» **SELECTION**:
--------
He Simu (贺思慕) has a secret. In the hit Chinese drama Love Beyond the Grace (白日提灯), the powerful Spirit Lord of Guixu (归墟) – played by Dilraba – seems to have it all: immortality, authority, and a haunting beauty. Yet she spends most of her time wandering the human world, grinning like a tourist who just found a hidden food stall. Why would a ruler of the dead prefer the messy, chaotic land of the living?
The truth, as the latest episodes reveal, is painfully simple. He Simu isn't escaping duty – she's running from a mountain of paperwork, a dying cosmic tree, and a job that never clocks out. For anyone who has ever dreaded returning from vacation, her story hits uncomfortably close to home.
The Never-Ending Shift
He Simu returns to Guixu not with joy but with dread. Her face, so bright in the human realm, freezes the moment she decides to go back. Why? Because Fusang (扶桑) Wood, the tree that anchors the spirit world’s safety, is wilting fast. She barely steps through the gate before rushing to heal it – only to find the damage so severe that she can only slow the decay. A temporary fix, followed by weeks of exhausting repair work. No celebration, no welcome. Just a crisis.
Then comes the real nightmare. As she walks into her throne hall, a swarm of underlings surrounds her. The twenty-four palaces begin their reports – each one a fresh headache. She slumps on her seat, massaging her temples. Every decision lands on her lap: budget disputes, territorial fights, spiritual imbalances. She hates it, but she cannot delegate everything. A Spirit Lord rules alone. So she listens, judges, and orders. Her voice stays calm, but her eyes betray exhaustion.
Back in her study, the pile of documents waits. During her “human leave,” she handed power to Right Chancellor Yan Ke (晏柯). Now she must review every file he touched. The ones he couldn’t solve? Those become her emergency tasks. After the paperwork, she handles criminal spirits – judgments, punishments, appeals. And somewhere in between, she must return to Fusang Wood. Again. And again. The tree’s decay never stops. Neither does her duty. By midnight, she hasn't eaten. By dawn, she hasn't slept. Sound familiar?
--------
» **RECORDED DATA**:
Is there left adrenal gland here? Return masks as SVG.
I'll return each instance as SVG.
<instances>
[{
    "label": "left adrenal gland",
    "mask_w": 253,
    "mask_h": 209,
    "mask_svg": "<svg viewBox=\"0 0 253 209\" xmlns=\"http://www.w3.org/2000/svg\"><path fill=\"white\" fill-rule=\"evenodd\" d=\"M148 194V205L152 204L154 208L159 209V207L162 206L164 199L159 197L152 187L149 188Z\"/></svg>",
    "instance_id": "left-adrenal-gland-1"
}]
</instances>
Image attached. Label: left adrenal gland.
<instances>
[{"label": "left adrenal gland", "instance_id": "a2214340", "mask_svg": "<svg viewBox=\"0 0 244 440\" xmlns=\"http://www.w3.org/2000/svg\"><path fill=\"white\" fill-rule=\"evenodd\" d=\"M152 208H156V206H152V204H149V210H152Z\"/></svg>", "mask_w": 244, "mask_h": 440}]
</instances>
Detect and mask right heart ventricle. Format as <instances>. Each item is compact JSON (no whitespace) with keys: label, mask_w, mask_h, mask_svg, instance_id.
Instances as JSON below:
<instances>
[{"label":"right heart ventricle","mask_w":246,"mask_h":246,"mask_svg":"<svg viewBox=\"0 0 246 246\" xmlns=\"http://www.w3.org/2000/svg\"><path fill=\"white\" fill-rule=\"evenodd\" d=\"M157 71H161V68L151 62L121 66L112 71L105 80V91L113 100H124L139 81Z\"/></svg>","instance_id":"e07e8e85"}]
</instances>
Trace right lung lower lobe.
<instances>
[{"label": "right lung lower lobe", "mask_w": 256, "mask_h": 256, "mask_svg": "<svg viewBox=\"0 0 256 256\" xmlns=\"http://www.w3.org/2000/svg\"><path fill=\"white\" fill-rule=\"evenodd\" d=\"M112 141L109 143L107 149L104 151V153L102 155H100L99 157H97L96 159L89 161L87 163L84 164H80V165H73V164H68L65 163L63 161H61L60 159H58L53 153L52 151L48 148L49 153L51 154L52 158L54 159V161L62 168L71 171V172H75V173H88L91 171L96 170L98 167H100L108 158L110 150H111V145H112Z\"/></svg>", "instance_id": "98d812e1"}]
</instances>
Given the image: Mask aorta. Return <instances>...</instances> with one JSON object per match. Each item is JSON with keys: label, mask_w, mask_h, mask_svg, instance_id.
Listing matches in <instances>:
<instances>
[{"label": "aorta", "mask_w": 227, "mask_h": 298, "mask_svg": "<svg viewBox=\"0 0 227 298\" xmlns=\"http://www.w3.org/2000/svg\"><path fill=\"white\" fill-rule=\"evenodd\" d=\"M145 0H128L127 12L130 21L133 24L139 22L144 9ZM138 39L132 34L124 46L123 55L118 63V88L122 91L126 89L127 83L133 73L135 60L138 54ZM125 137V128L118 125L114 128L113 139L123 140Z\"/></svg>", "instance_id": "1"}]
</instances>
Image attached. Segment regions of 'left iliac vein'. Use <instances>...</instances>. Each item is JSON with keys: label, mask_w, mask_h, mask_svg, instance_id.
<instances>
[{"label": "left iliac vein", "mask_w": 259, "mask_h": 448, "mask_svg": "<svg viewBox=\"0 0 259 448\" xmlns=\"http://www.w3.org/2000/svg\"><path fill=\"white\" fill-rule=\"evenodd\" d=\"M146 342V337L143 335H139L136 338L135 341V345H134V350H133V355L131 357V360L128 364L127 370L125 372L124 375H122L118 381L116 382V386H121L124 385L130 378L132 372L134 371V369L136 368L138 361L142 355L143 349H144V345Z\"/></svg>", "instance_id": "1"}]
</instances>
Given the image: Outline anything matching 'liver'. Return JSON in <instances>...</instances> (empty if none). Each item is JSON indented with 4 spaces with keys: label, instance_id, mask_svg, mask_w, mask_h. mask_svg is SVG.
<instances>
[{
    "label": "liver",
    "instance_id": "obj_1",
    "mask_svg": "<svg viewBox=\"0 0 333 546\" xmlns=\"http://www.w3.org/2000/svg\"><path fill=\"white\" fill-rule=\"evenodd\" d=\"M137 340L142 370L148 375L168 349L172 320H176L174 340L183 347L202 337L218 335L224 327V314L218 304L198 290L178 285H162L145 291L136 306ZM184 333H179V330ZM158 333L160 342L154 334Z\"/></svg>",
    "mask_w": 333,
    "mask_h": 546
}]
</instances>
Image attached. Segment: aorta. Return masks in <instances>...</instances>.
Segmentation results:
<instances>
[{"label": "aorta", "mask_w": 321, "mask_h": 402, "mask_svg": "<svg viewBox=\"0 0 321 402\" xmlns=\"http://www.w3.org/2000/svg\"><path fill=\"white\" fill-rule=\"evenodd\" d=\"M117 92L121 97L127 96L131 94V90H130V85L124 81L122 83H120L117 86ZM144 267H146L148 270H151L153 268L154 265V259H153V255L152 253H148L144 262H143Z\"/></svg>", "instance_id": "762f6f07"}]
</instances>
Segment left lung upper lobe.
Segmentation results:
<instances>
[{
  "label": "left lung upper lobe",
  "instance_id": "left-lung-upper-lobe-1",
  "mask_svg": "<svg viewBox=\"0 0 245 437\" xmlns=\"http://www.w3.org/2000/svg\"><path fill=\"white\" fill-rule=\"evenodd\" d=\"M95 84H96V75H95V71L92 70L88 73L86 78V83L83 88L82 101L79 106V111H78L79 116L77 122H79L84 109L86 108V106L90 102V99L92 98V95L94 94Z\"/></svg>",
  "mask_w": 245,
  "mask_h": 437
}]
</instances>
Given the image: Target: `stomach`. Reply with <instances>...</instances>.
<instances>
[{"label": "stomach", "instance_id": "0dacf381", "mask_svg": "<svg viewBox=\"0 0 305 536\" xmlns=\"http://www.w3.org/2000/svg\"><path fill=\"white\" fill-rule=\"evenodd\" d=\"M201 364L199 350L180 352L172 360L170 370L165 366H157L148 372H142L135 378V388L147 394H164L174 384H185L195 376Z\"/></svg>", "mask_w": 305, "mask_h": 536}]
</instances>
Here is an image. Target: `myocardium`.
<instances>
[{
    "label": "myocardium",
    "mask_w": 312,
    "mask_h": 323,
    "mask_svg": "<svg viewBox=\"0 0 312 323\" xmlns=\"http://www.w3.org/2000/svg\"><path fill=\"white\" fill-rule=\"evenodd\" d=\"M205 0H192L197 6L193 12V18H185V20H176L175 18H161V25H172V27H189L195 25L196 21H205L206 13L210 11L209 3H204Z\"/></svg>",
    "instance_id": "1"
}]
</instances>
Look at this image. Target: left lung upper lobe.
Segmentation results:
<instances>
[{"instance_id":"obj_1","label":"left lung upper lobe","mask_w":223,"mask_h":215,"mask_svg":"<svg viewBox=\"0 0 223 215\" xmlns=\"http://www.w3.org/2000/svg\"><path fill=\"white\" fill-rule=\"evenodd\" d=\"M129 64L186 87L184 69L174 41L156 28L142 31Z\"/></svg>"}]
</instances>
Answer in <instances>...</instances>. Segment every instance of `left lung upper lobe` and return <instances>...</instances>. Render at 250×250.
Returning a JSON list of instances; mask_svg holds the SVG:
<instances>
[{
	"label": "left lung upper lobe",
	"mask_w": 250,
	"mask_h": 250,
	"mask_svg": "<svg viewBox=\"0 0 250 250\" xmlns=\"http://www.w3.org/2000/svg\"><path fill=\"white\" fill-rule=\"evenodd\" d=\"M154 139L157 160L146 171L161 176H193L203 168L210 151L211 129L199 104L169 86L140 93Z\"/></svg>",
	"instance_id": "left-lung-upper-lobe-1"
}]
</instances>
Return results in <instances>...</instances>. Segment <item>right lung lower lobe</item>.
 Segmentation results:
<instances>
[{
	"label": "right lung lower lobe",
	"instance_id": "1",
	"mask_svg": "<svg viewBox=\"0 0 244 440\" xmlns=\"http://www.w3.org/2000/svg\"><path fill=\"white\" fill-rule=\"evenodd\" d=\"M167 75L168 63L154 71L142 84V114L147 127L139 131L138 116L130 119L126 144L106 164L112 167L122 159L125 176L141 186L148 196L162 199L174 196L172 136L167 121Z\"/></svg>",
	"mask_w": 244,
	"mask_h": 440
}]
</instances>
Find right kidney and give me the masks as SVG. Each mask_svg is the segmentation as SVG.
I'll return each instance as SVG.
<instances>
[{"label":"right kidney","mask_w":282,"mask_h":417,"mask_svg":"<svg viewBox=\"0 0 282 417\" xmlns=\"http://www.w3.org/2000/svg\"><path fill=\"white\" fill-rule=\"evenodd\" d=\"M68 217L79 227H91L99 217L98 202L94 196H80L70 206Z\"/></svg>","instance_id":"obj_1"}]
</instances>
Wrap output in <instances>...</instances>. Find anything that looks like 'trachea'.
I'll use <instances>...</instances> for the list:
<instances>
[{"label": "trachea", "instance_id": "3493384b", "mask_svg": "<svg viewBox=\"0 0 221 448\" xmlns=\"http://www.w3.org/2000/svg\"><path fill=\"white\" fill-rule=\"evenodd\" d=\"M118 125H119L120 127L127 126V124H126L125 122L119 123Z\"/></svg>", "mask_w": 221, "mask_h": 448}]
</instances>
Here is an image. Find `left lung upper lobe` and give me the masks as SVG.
--------
Could you continue the article above on He Simu's endless duties in Love Beyond the Grace, picking up right after its last line?

» **EXERCISE RESULT**:
Three Human Pleasures
So what does He Simu do when she escapes to the mortal world? Three things, each more delightful than any royal privilege in Guixu. First, she loves to sit on her magical lantern – the Wanling (万灵) Lantern– hovering mid-air like a ghost watching a movie. From that height, she observes human joys and sorrows as if they were a play. Duan Xu (段胥) fights bloody battles against the Beichong (北崇) Army? She watches quietly. His life-or-death duel with his senior brother? She stays still, arms crossed. She never interferes unless someone begs for help. It is the ultimate form of leisure: drama without responsibility.
Second, she trades wishes for her assistance. A mother wants her daughter Qiao Yan (乔燕) saved? He Simu keeps the girl’s body close, nourishing it with her own spirit energy. A desperate father begs her to rescue Xue Chenying (薛沉英)? She agrees – and even finds the boy a powerful protector in Duan Xu. Each wish becomes a transaction, but also a game. She enjoys the bargaining, the clever twists, the satisfaction of solving human problems without the suffocating weight of ruling an entire realm.
Third, and most shamelessly, she flirts with Duan Xu. In the war-torn ruins of Liangzhou (椋州), she first appears to him as a pitiful, tear-streaked creature. He pulls out a handkerchief to clean her face – exactly as she planned. Later, to test his identity, she bursts in while he changes bandages, cheerfully announcing she has already seen everything. She pins him to the bed during an interrogation, ignoring the awkward intimacy. And when they exchange the sense of touch, she stays up all night feeling every object in his mansion – furniture, walls, fabrics – leaving servants convinced a thief had broken in. This is not a dignified Spirit Lord. This is a woman on vacation.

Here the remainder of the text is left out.